Formula for the n-th term . Sequence Question

Hi, I am new to this forum and I am also very new to math. I failed math in high school so my understanding of algebra is very weak. Even so, I would like to learn so please bare with me if I am being a nuisance.

Question

Find formula, showing all the work for the n-th term tn of the sequence (tn) . Defined with

t1 = 8; tn = ( 5*tn-1 ): 2; *tn-1 = previous term

I understand a little bit of this

GCSE Maths Sequences Revision - The nth Term | S-cool, the revision website

however, I can't seems to relate this with the question I am facing.

Any help is appreciated

Thank you for your time

Re: Formula for the n-th term . Sequence Question

Each term is 5 times higher than the previous term, sequences like these are called geometric sequences, since the first term is 8 and the common ratio is 5 the formula for the nth term is 8*5^{n-1}

Re: Formula for the n-th term . Sequence Question

Thanks a lot dude! that explains a lot

Re: Formula for the n-th term . Sequence Question

Sorry actually I am a bit lost

If t1 = 8; and tn = (5*tn-1) /2

Then t3 = (5*20)/2 = 50

But using the n-th term mentioned wont it be

t(3) = 8*5^n-1

= 8*5^2

= 8*25

= 400

I am very new to this, so I'm sorry if i misunderstood you somewhere

Re: Formula for the n-th term . Sequence Question

Quote:

Originally Posted by

**RedGuitar** Sorry actually I am a bit lost

If t1 = 8; and tn = (5*tn-1) /2

Then t3 = (5*20)/2 = 50

But using the n-th term mentioned wont it be

t(3) = 8*5^n-1

= 8*5^2

= 8*25

= 400

I am very new to this, so I'm sorry if i misunderstood you somewhere

Your confusion results from your inability to post clearly what you mean.

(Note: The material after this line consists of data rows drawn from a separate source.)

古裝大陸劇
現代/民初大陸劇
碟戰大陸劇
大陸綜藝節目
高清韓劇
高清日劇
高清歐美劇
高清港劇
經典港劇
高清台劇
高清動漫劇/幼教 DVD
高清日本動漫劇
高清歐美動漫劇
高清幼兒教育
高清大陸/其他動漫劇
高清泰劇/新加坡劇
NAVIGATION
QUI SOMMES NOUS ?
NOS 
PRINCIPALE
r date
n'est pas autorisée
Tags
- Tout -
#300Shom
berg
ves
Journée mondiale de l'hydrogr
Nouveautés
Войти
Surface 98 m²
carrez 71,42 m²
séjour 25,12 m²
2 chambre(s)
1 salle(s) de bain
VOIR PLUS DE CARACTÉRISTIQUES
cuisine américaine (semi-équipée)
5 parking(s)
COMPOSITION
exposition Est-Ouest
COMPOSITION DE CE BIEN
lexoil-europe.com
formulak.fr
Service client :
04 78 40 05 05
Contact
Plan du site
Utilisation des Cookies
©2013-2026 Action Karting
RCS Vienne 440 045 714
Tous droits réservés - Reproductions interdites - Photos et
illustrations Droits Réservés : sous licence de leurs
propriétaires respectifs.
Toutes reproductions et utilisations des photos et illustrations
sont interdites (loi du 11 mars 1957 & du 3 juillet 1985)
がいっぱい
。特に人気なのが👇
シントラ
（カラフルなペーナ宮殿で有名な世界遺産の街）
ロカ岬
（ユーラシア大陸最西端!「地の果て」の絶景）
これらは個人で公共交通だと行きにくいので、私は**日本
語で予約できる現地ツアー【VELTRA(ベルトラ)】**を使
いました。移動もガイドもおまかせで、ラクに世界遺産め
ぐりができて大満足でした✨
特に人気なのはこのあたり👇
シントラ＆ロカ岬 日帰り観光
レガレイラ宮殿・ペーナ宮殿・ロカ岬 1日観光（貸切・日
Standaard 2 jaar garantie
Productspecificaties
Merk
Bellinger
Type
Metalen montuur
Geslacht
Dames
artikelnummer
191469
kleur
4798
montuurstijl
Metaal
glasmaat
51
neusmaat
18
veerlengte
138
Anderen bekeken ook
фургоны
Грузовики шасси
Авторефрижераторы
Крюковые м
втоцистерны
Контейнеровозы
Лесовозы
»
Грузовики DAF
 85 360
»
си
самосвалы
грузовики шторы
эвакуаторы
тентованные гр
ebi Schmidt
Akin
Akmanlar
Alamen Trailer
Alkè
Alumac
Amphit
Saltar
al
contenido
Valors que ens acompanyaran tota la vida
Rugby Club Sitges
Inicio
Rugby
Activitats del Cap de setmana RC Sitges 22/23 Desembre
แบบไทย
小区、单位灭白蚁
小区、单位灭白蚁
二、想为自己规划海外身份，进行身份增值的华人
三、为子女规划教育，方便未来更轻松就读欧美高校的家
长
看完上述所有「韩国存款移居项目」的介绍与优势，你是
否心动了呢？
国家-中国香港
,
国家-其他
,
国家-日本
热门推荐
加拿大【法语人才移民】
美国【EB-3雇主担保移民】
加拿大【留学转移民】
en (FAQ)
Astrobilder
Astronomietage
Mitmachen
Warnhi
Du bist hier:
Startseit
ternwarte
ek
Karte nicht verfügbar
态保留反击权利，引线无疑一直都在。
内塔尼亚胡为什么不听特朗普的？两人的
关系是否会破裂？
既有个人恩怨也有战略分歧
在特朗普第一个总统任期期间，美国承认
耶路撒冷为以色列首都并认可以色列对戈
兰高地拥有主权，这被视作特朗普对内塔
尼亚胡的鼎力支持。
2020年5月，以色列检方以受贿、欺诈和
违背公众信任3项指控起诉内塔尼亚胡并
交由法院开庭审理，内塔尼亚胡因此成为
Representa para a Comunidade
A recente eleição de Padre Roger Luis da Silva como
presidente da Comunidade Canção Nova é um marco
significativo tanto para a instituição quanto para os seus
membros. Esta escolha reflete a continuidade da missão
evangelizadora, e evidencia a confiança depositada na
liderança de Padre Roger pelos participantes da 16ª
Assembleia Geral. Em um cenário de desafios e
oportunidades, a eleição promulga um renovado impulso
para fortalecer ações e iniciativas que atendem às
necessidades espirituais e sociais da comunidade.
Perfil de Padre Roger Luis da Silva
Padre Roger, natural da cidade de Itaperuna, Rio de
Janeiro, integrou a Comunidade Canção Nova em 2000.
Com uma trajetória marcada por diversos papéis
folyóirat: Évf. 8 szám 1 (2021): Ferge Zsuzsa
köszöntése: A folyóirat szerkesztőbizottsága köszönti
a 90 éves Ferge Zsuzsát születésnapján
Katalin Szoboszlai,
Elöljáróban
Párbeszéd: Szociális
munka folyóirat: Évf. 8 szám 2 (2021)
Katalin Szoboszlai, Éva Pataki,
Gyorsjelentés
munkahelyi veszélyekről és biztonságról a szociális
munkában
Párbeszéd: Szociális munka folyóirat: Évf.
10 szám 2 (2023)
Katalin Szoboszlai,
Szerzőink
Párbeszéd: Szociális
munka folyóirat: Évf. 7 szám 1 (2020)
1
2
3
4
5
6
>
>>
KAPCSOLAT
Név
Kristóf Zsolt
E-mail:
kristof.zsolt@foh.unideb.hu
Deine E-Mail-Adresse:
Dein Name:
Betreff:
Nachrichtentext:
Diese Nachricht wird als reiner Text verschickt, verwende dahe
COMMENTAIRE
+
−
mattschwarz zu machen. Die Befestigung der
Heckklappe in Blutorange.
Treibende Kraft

Is it now $\displaystyle t_1=8~\&~t_{n}=\left(\frac{5}{2}\right)t_{n-1}~?$

1 Attachment(s)

Re: Formula for the n-th term . Sequence Question

The formula given is

Attachment 27480

Re: Formula for the n-th term . Sequence Question

Quote:

Originally Posted by

**RedGuitar**

Why don't you see that $\displaystyle \left( {\frac{{5{t_{n - 1}}}}{2}} \right) = \left( {\frac{5}{2}} \right){t_{n - 1}}~?$

Re: Formula for the n-th term . Sequence Question

Oh I see it now,

How does sequence is normally solved? Do we eye ball for a pattern or is there a magic formula for it?

Plato can you please show me step by step to find the n term, please? I've been stuck with this for hours : (.

I tried to follow this Geometric Sequences and Series but I am still confused.

Re: Formula for the n-th term . Sequence Question

Quote:

Originally Posted by

**RedGuitar** How does sequence is normally solved? Do we eye ball for a pattern or is there a magic formula for it?

$\displaystyle {t_n} = 8 \cdot {\left( {\frac{5}{2}} \right)^{n - 1}}$

Re: Formula for the n-th term . Sequence Question

Thanks a lot, I assume nth term = dn + (a - d) comes in play?

Thank you for your time everyone, it's been a great help

Re: Formula for the n-th term . Sequence Question

Quote:

Originally Posted by

**RedGuitar** Thanks a lot, I assume nth term = dn + (a - d) comes in play?

Thank you for your time everyone, it's been a great help

That is for an arithmetic sequence, this is a geometric sequence.